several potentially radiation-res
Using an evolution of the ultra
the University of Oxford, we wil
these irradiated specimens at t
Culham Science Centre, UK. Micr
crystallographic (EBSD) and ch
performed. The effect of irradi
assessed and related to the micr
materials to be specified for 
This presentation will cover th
+ + + + + + +
TASK GOAL: The records above must be output exactly, in full.

WRITTEN RESPONSE:
several potentially radiation-res
Using an evolution of the ultra
the University of Oxford, we wil
these irradiated specimens at t
Culham Science Centre, UK. Micr
crystallographic (EBSD) and ch
performed. The effect of irradi
assessed and related to the micr
materials to be specified for 
This presentation will cover th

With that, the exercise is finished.